Last week, the Supreme Court issued its much anticipated decision in Campbell-Ewald Co. v. Gomez, 577 U.S. ___ (2016). In a 6-3 opinion, Justice Ginsburg, writing for the majority, held that an unaccepted Rule 68 offer of judgment does not “moot” a claim because “[u]nder basic principles of contract law,” an offer without acceptance is a legal nullity.” If a plaintiff does not accept a defendant’s offer, the Court reasoned, “the parties remain adverse; both retain the same stake in the litigation they had at the outset.”
Chief Justice Roberts, joined by Justices Scalia and Alito, dissented. “The majority is correct that because Gomez did not accept Campbell’s settlement, it is a “legal nullity” as a matter of contract law. The question, however, is not whether there is a contract; it is whether there is a case or controversy under Article III.” As Justice Roberts explained, “[t]his Court has long held that when a defendant unilaterally remedies the injuries of the plaintiff, the case is moot—even if the plaintiff disagrees and refuses to settle the dispute, and even if the defendant continues to deny liability.” “Applying those basic principles to this case,” he concluded, “it is clear that the lawsuit is moot.”
Justice Roberts went on to observe that “[t]he good news is that this case is limited to its facts. The majority holds that an offer of complete relief is insufficient to moot a case. The majority does not say that payment of complete relief leads to the same result. For aught that appears, the majority’s analysis may have come out differently if Campbell had deposited the offered funds with the District Court.”
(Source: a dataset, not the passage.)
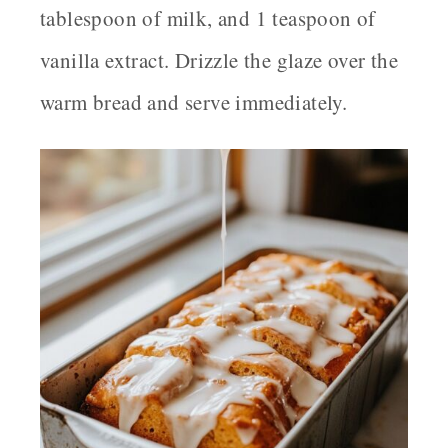
tablespoon of milk, and 1 teaspoon of
vanilla extract. Drizzle the glaze over the
warm bread and serve immediately.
Justice Thomas concurred separately with the majority, but disagreed with its reasoning. The proper analysis, he explained, does not draw from modern contract law principles, but rather from the common-law history of tenders. “At common law, a prospective defendant could prevent a case from proceeding, but he needed to provide a “tender”—an offer to pay the entire claim before a suit was filed, accompanied by “actually produc[ing]” the sum “at the time of tender” in an “unconditional” manner.” Nineteenth century state statutes expanded the common-law-tender regime in some ways, such as to allow defendants to offer a tender during the pendency of an action, but they retained the core-common law tender principles. Rule 68 was molded after these early statutes, he explained. The majority reached the correct result because the plaintiff had not tendered the offer amount, not because the offer was a contractual nullity.
The majority declined to address whether the result in this case would be different if the defendant had tendered payment and the court had entered judgment in favor of the plaintiff. “That question is appropriately reserved for a case in which it is not hypothetical.”
Echoing Justice Roberts, the good news is that this decision may be limited to its facts. Even the majority opinion leaves open the possibility that defendants facing individual or class action lawsuits seeking statutory penalties or other sum certain amounts can potentially moot the plaintiff’s claim by offering complete relief and then tendering the amount of the offer to the plaintiff or depositing it with the Court. We can expect future litigation over Rule 68 to challenge whether creating an account payable to a plaintiff or delivering a check along with an offer of judgment eliminates any case or controversy for Article III purposes. But, for now, Rule 68 remains a potentially viable tool for class action defendants.